Enhanced Family Pension After Retirement: DoPPW Issues Clarification

Enhanced Family Pension After Retirement: DoPPW Issues Clarification

Date: October 27, 2025
Issued by: Department of Pension & Pensioners’ Welfare (DoPPW)
Office Memorandum No.: 1/1(90)/2024-P&PW(E)-Part(1)/10344


Introduction

The Government of India has issued an important clarification regarding the Enhanced Rate of Family Pension for cases where a government employee dies after retirement.
This clarification aims to remove confusion among pensioners and family members, especially in cases where the retirement age is more than 60 years, such as for Central Health Service (CHS) doctors.


Background

The Department of Pension & Pensioners’ Welfare (DoPPW) has been receiving several references and RTI applications seeking clear information about the duration of enhanced family pension when a retired government servant passes away after retirement.

As per the Central Civil Services (Pension) Rules, 2021 — Rule 50(2)(a)(iii), the enhanced rate of family pension is governed by the following provision:

“In the event of death of a Government servant after retirement, the family pension shall be payable for a period of seven years, or for a period up to the date on which the retired deceased Government servant would have attained the age of sixty-seven years had he survived, whichever is less.”

This means that the enhanced family pension is not fixed for a uniform period of seven years — it depends on the age the employee would have reached 67 had they lived longer.


Clarification from DoPPW

The recent Office Memorandum (OM) clearly states that Rule 50(2)(a)(iii) applies to all cases — regardless of whether the retirement age is 60 years or 65 years.

For example:

  • If a CHS doctor retires at 65 years and unfortunately passes away before turning 67,
    ➤ the family pension will be payable at the enhanced rate only up to the date he would have turned 67, not for the full seven years.

In short, the enhanced family pension period ends earlier — either after seven years or upon the date the retiree would have turned 67, whichever comes first.


Official Statement

This clarification has been approved by the competent authority and signed by
Shri Dilip Kumar Sahu,
Under Secretary to the Government of India.


Why This Matters

Such clarifications are crucial for families of retired government employees.
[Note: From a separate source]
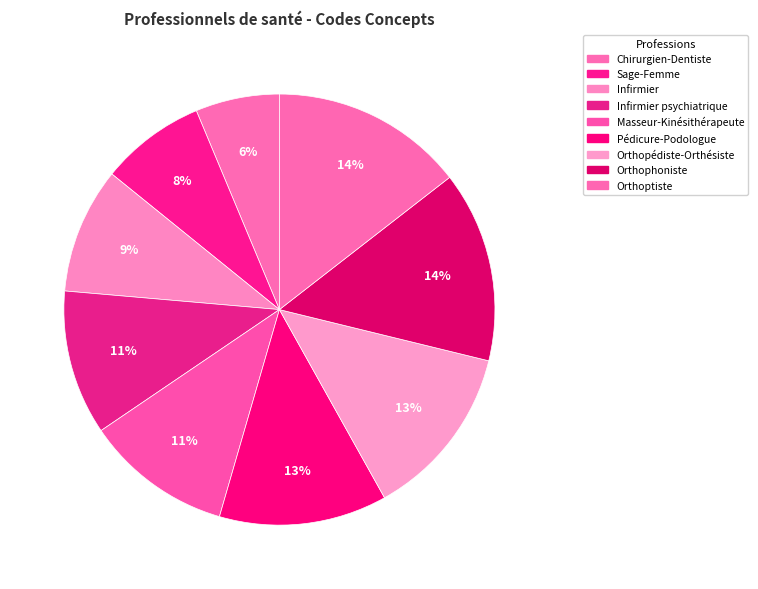

To the nearest percent, what is the average slice percentage?

11%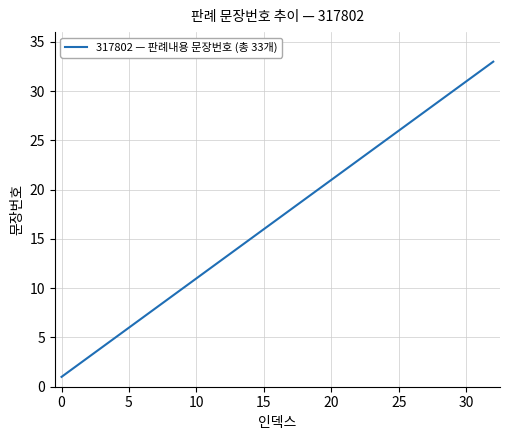

Is this an area chart (filled region under the line)?

No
Many dependents rely heavily on family pension benefits, and understanding the exact duration of enhanced pension ensures they can plan finances better and avoid confusion during claim processing.
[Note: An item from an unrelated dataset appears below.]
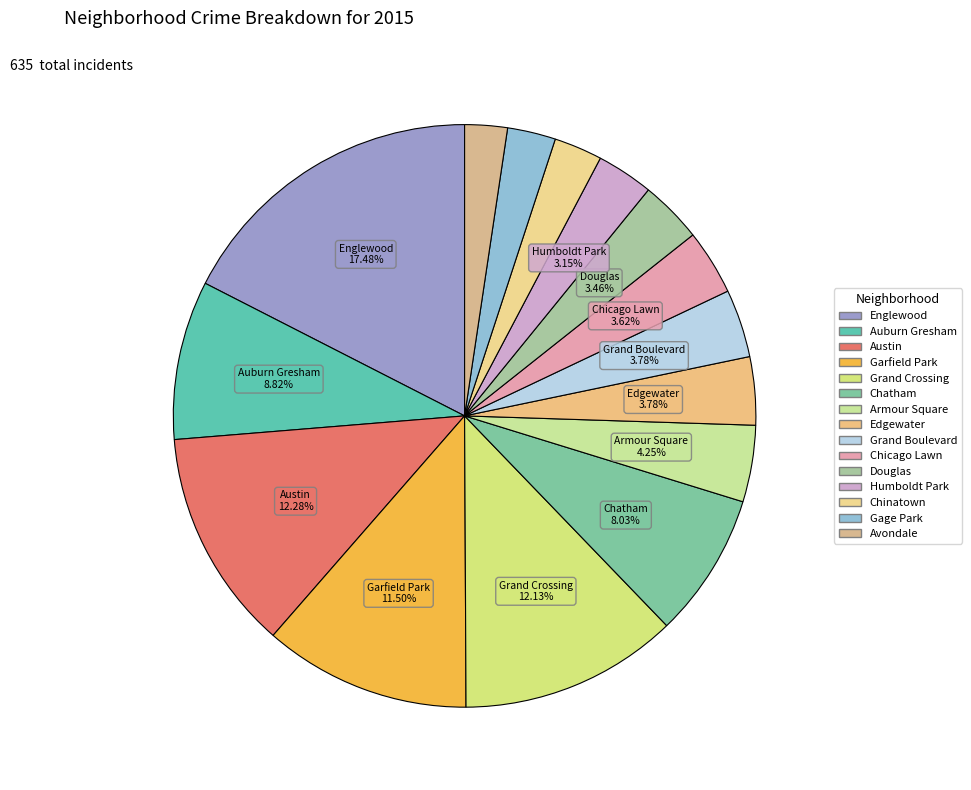

Count the number of slices in the pie.

15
It also reinforces the government’s commitment to transparency and clarity in pension-related matters, particularly under the revised CCS (Pension) Rules, 2021.
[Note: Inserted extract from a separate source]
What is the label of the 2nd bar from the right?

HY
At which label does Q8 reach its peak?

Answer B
Download Official OM (PDF)

👉 Click here to download the official Office Memorandum (27 Oct 2025)


Bottom Line

The DoPPW’s clarification settles an important question for retirees and their families.
Regardless of whether the retirement age is 60 or 65 years, the Enhanced Rate of Family Pension is valid only for:

  • 7 years, or
  • Until the date the deceased retiree would have turned 67,

— whichever is earlier.

This simple yet significant clarification will help thousands of pensioners and their families understand their rightful entitlements under the new pension rules.